Apr 2026 session: optimization floor analysis
-
_evaluate_json_page is at the Python-level floor. Per-entry processing costs 4.2us across 13.7K entries. The cost is spread across dict.get (65K calls, 0.009s), str.endswith (21K, 0.003s), str operations (rsplit/find/split/startswith: ~0.005s total), object construction (15K new, 0.002s), and isinstance (19K, 0.002s). No single operation dominates. A py3-none-any fast path that replaces rsplit+set-lookup with a single endswith showed <2% improvement within noise. The function's self-time is fundamentally the cost of executing ~340 lines of Python bytecode per entry.
-
Resolution round counts are much lower than expected after caching. The two-level cache in _iter_found_candidates (experiment 18) reduced resolver iterations dramatically. flask+django+boto3+requests: 23 state pushes, 0 backtracks. fastapi[standard]: 48 pushes, 0 backtracks. COW state snapshots, IteratorMapping elimination, and other per-round optimizations have negligible impact at these scales.
-
Wall time is I/O-dominated after CPU optimizations. For flask+django+boto3+requests (826ms optimized), HTTP requests account for ~70% of wall time. The 41 HTTP requests (21 for index pages + 20 for metadata) are serialized by the resolver's sequential processing of packages.

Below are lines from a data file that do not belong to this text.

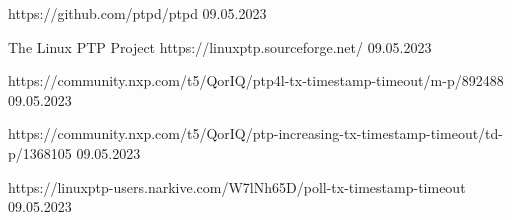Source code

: {\begin{thebibliography}{9}
        {}
        {https://github.com/ptpd/ptpd}
        {09.05.2023}
        
        {The Linux PTP Project}
        {https://linuxptp.sourceforge.net/}
        {09.05.2023}
        
        {}
        {https://community.nxp.com/t5/QorIQ/ptp4l-tx-timestamp-timeout/m-p/892488}
        {09.05.2023}
        
        {}
        {https://community.nxp.com/t5/QorIQ/ptp-increasing-tx-timestamp-timeout/td-p/1368105}
        {09.05.2023}

        {}
        {https://linuxptp-users.narkive.com/W7lNh65D/poll-tx-timestamp-timeout}
        {09.05.2023}

    \end{thebibliography}
}

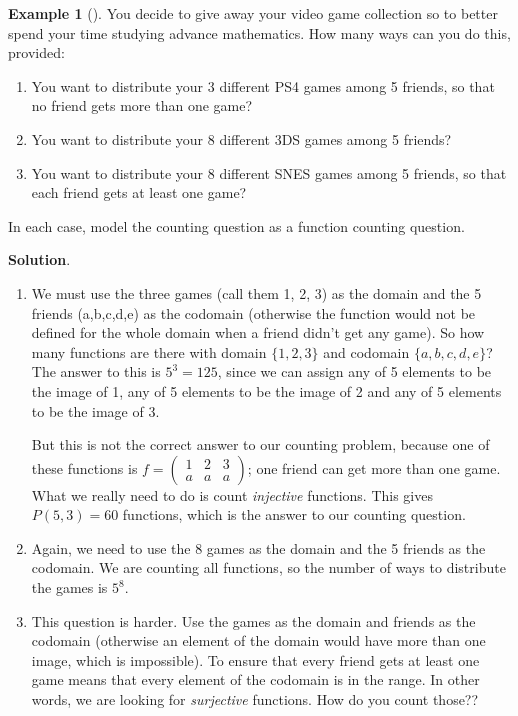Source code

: \documentclass[10pt,]{book}
\theoremstyle{plain}
\theoremstyle{definition}
\theoremstyle{definition}
\newtheorem{example}[theorem]{Example}
\theoremstyle{definition}
\theoremstyle{definition}
\numberwithin{equation}{chapter}
\newcommand{\twoline}[2]{\begin{pmatrix}#1 \\ #2 \end{pmatrix}}
\newcommand{\amp}{&}
\begin{document}
\begin{example}[]\label{example-16}
\hypertarget{p-881}{}%
You decide to give away your video game collection so to better spend your time studying advance mathematics. How many ways can you do this, provided: \leavevmode%
\begin{enumerate}
\item\hypertarget{li-138}{}You want to distribute your 3 different PS4 games among 5 friends, so that no friend gets more than one game?%
\item\hypertarget{li-139}{}You want to distribute your 8 different 3DS games among 5 friends?%
\item\hypertarget{li-140}{}You want to distribute your 8 different SNES games among 5 friends, so that each friend gets at least one game?%
\end{enumerate}
 In each case, model the counting question as a function counting question.%
\par\smallskip%
\noindent\textbf{Solution}.\hypertarget{solution-81}{}\quad%
\hypertarget{p-882}{}%
\leavevmode%
\begin{enumerate}
\item\hypertarget{li-141}{}\hypertarget{p-883}{}%
We must use the three games (call them 1, 2, 3) as the domain and the 5 friends (a,b,c,d,e) as the codomain (otherwise the function would not be defined for the whole domain when a friend didn't get any game).  So how many functions are there with domain \(\{1,2,3\}\) and codomain \(\{a,b,c,d,e\}\)?  The answer to this is \(5^3=125\), since we can assign any of 5 elements to be the image of 1, any of 5 elements to be the image of 2 and any of 5 elements to be the image of 3.%
\par
\hypertarget{p-884}{}%
But this is not the correct answer to our counting problem, because one of these functions is \(f= \twoline{1\amp 2\amp 3}{a\amp a\amp a}\); one friend can get more than one game.  What we really need to do is count \emph{injective} functions.  This gives \(P(5,3) = 60\) functions, which is the answer to our counting question.%
\item\hypertarget{li-142}{}\hypertarget{p-885}{}%
Again, we need to use the 8 games as the domain and the 5 friends as the codomain.  We are counting all functions, so the number of ways to distribute the games is \(5^8\).%
\item\hypertarget{li-143}{}\hypertarget{p-886}{}%
This question is harder.  Use the games as the domain and friends as the codomain (otherwise an element of the domain would have more than one image, which is impossible).  To ensure that every friend gets at least one game means that every element of the codomain is in the range.  In other words, we are looking for \emph{surjective} functions. How do you count those??%
\end{enumerate}
%
\end{example}
\end{document}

Our parallel prefetch infrastructure helps but can only overlap I/O for packages discovered through dependency traversal, not the initial set.
-
Benchmark results are highly sensitive to network conditions and cache state. The same benchmark can vary 2-3x depending on HTTP cache warmth and network latency. Always use hyperfine with warmup runs and report median/mean with sigma. The "Using cached" lines in pip output indicate cache hits; "Downloading" indicates misses.
-
make_install_req_from_link serialize-reparse is wasteful but low-impact. The function serializes a Requirement to string then re-parses it through install_req_from_line (which does os.path.normpath, os.path.abspath, URL parsing, etc.). But with only 21 calls at 0.1ms each (2.2ms total), the absolute impact is negligible. Would only matter for workloads with thousands of direct requirements.
Local warehouse (PyPI) is running
A full warehouse instance is running via Docker at http://localhost:80/. The Simple API is at http://localhost:80/simple/. This enables end-to-end profiling of the entire pip → network → warehouse → database stack. The warehouse source at ../warehouse/ is live-reloaded by gunicorn — changes to warehouse/api/simple.py (the Simple API endpoint) take effect immediately. Manage with cd ../warehouse && docker compose [up -d | down | logs web].